Perhaps, "How's Dinah? How's she holding up?"

Or, "How's your mother? ...Yours? ...And yours?" because

We're led to think he cared about such things;

We can guess, "Don't be angry with yourselves"

Reveals he knew his family well enough

To see that deep within these brothers twelve

Was worry over whom Dad loved the best!

He later* tells them not to quarrel on the way. 

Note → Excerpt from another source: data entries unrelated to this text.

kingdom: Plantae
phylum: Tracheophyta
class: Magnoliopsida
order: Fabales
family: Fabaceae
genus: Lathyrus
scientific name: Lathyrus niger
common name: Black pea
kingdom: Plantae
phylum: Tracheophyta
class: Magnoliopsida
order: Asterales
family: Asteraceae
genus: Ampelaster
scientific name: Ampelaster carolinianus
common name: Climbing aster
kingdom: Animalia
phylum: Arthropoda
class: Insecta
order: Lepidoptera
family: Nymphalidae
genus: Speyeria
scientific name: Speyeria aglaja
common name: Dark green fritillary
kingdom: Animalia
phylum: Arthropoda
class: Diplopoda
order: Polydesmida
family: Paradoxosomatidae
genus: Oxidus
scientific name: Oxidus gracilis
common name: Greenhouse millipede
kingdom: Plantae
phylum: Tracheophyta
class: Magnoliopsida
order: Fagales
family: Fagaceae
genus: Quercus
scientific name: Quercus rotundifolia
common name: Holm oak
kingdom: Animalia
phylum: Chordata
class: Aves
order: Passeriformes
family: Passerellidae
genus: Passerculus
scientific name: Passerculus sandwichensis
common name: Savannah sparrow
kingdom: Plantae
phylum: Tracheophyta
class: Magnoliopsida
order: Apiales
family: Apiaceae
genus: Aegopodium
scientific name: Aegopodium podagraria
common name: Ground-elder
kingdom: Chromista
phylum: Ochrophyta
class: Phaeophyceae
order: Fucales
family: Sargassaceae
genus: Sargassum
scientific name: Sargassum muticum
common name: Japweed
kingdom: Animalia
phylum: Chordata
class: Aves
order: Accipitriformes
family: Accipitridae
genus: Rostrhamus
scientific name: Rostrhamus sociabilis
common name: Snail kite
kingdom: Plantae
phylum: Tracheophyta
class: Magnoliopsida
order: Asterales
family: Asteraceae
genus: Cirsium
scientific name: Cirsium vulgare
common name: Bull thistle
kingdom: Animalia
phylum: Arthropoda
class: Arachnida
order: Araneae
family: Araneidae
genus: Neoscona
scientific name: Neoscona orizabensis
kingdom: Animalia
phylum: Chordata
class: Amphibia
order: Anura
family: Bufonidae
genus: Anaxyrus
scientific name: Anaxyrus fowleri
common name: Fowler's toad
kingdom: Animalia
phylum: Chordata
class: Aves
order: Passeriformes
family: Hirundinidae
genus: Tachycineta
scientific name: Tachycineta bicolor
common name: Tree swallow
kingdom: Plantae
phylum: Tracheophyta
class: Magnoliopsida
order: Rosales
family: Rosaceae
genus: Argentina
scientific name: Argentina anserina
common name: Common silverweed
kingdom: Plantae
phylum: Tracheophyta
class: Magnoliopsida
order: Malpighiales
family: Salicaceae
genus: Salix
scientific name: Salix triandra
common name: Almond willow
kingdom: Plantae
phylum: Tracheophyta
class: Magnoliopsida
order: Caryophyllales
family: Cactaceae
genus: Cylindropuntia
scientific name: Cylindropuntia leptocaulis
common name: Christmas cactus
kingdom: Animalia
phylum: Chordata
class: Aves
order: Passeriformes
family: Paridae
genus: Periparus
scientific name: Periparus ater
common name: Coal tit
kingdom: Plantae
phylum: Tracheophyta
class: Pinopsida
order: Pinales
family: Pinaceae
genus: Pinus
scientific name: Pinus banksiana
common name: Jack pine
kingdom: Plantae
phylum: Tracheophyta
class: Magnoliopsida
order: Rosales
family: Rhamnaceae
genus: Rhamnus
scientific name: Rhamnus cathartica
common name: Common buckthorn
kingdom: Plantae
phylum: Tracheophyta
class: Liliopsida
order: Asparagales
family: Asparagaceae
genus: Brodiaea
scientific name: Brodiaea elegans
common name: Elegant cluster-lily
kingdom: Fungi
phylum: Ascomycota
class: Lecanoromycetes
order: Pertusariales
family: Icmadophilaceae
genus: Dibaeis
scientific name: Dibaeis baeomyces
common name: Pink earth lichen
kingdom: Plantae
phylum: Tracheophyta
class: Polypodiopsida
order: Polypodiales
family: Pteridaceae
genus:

They talked. They left. The promise did not die;

And talk is not as cheap as people say.
                                                                        *(vs. 24)
Scott L. Barton

Then Joseph could no longer control himself before all those who stood by him, and he cried out, “Send everyone away from me.” So no one stayed with him when Joseph made himself known to his brothers. And he wept so loudly that the Egyptians heard it, and the household of Pharaoh heard it. Joseph said to his brothers, “I am Joseph. Is my father still alive?” But his brothers could not answer him, so dismayed were they at his presence. Then Joseph said to his brothers, “Come closer to me.” And they came closer. He said, “I am your brother, Joseph, whom you sold into Egypt. And now do not be distressed, or angry with yourselves, because you sold me here; for God sent me before you to preserve life. For the famine has been in the land these two years; and there are five more years in which there will be neither plowing nor harvest. God sent me before you to preserve for you a remnant on earth, and to keep alive for you many survivors. So it was not you who sent me here, but God; he has made me a father to Pharaoh, and lord of all his house and ruler over all the land of Egypt. Hurry and go up to my father and say to him, ‘Thus says your son Joseph, God has made me lord of all Egypt; come down to me, do not delay. You shall settle in the land of Goshen, and you shall be near me, you and your children and your children’s children, as well as your flocks, your herds, and all that you have. I will provide for you there—since there are five more years of famine to come—so that you and your household, and all that you have, will not come to poverty.’ And now your eyes and the eyes of my brother Benjamin see that it is my own mouth that speaks to you. You must tell my father how greatly I am honored in Egypt, and all that you have seen. Hurry and bring my father down here.” Then he fell upon his brother Benjamin’s neck and wept, while Benjamin wept upon his neck. And he kissed all his brothers and wept upon them; and after that his brothers talked with him.